-- Data extract --
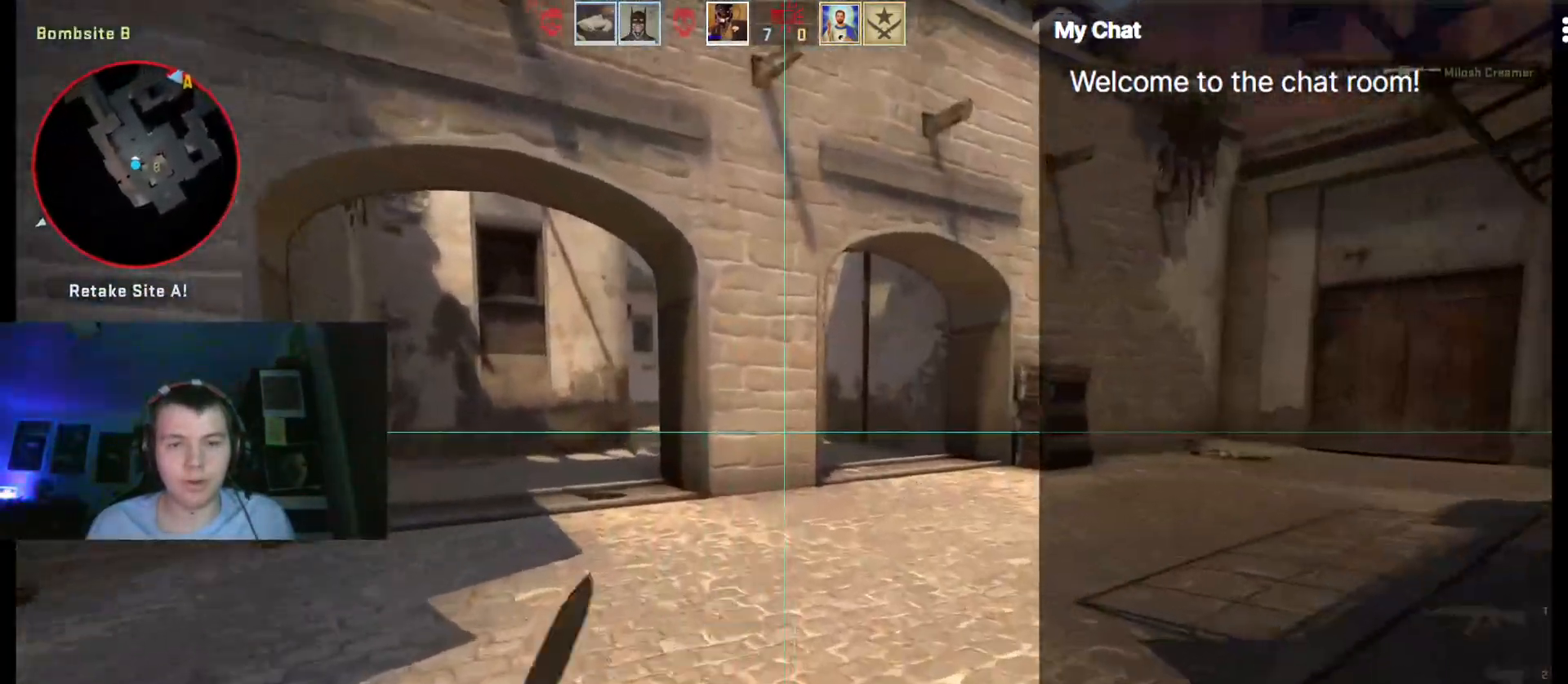
{"keys": ["q", "w"], "events": []}
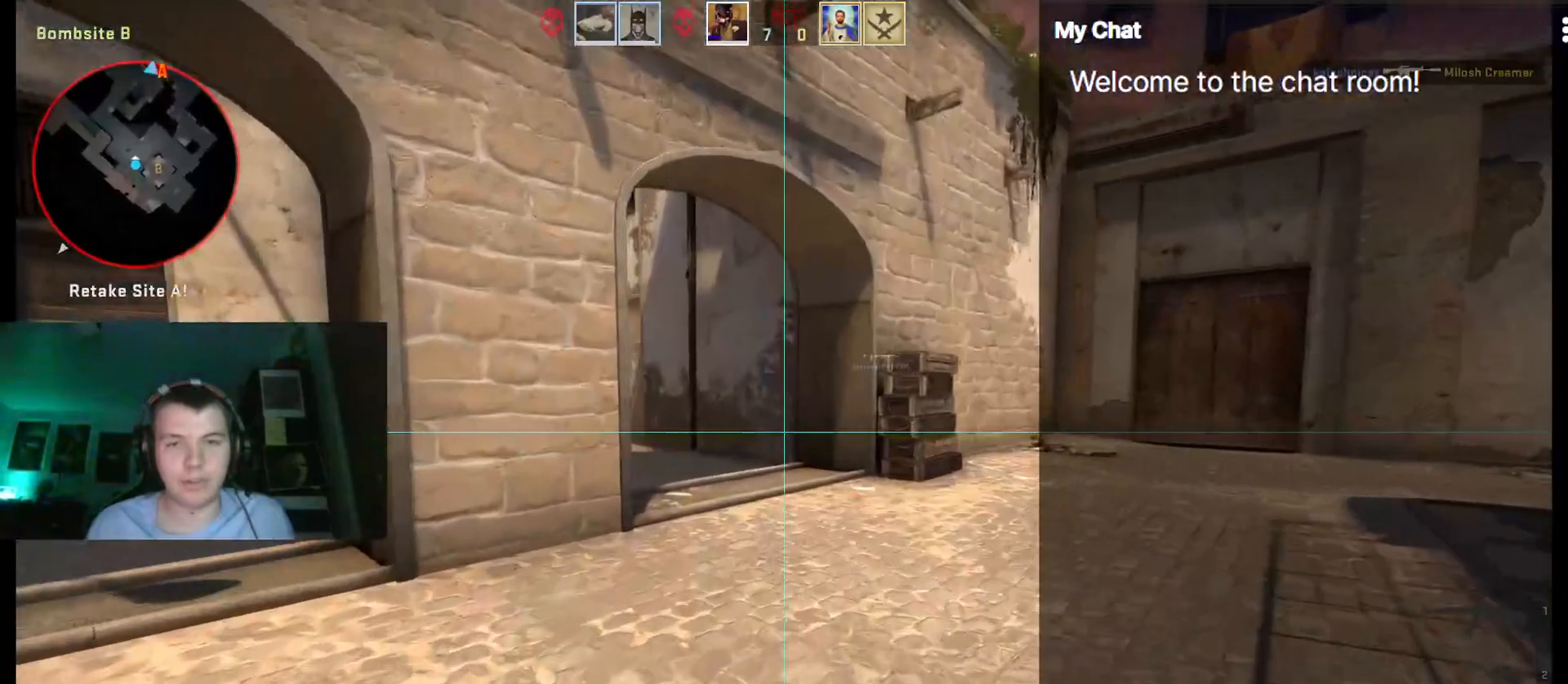
{"keys": ["q", "w"], "events": []}
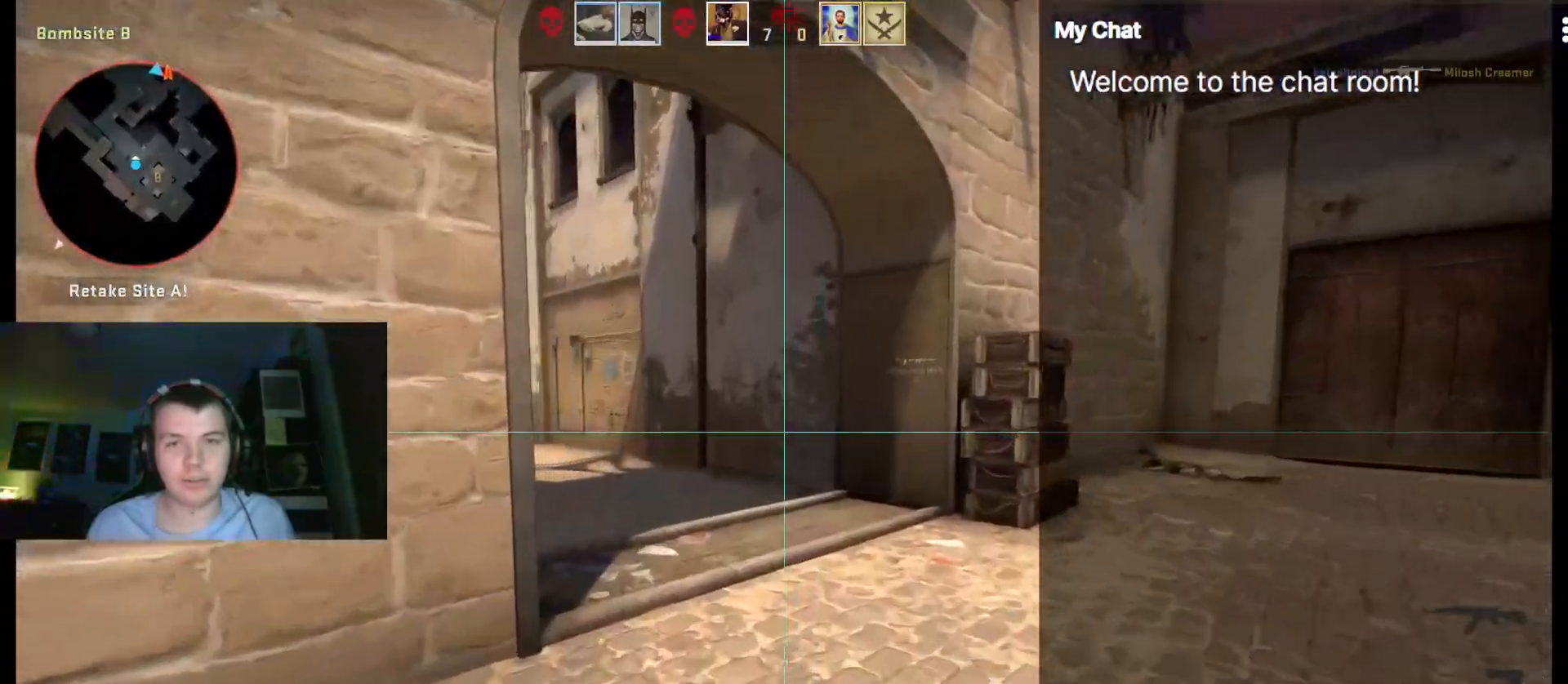
{"keys": ["w"], "events": [[150, "q", "up"]]}
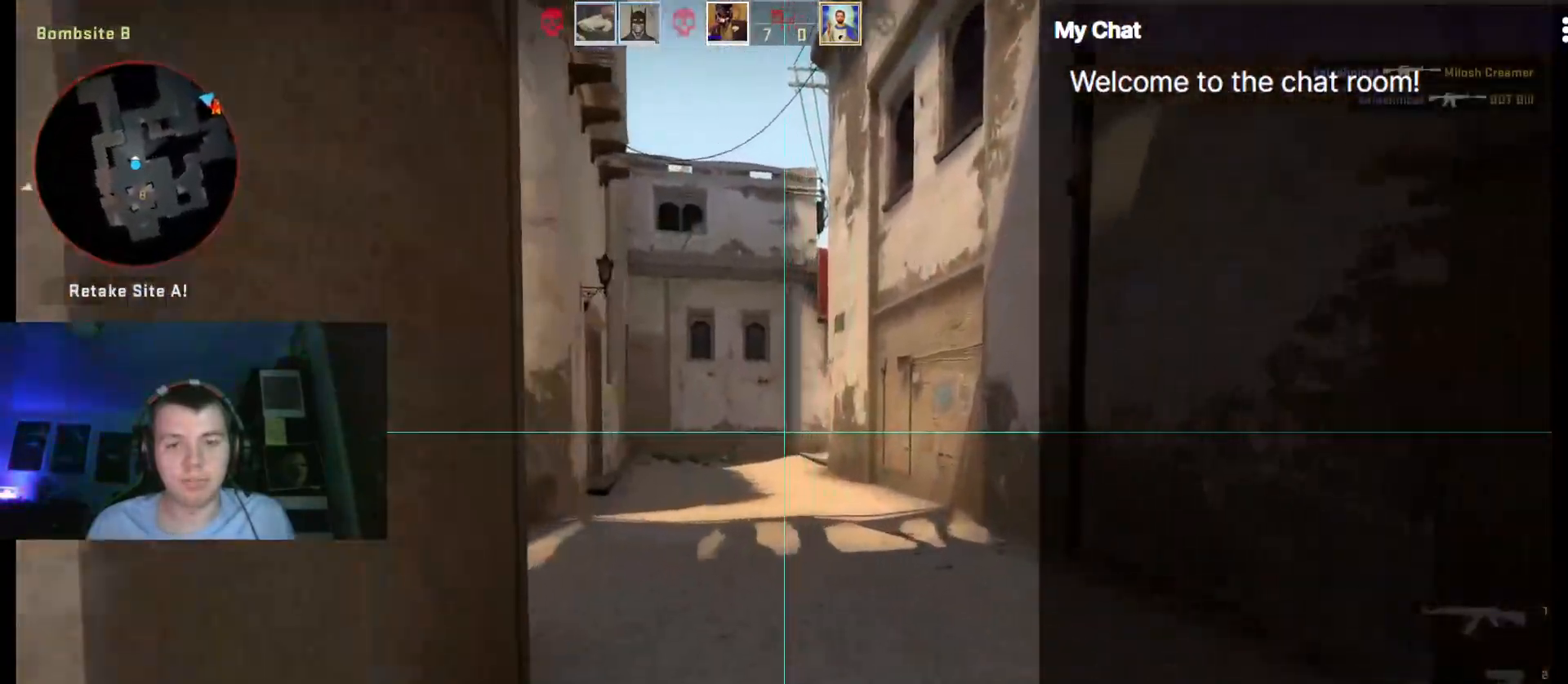
{"keys": ["w"], "events": []}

-- Work item --
Skip the images and write out the rest of the listing exactly.

-- Output of the task --
{"keys": ["q", "w"], "events": []}
{"keys": ["q", "w"], "events": []}
{"keys": ["w"], "events": [[150, "q", "up"]]}
{"keys": ["w"], "events": []}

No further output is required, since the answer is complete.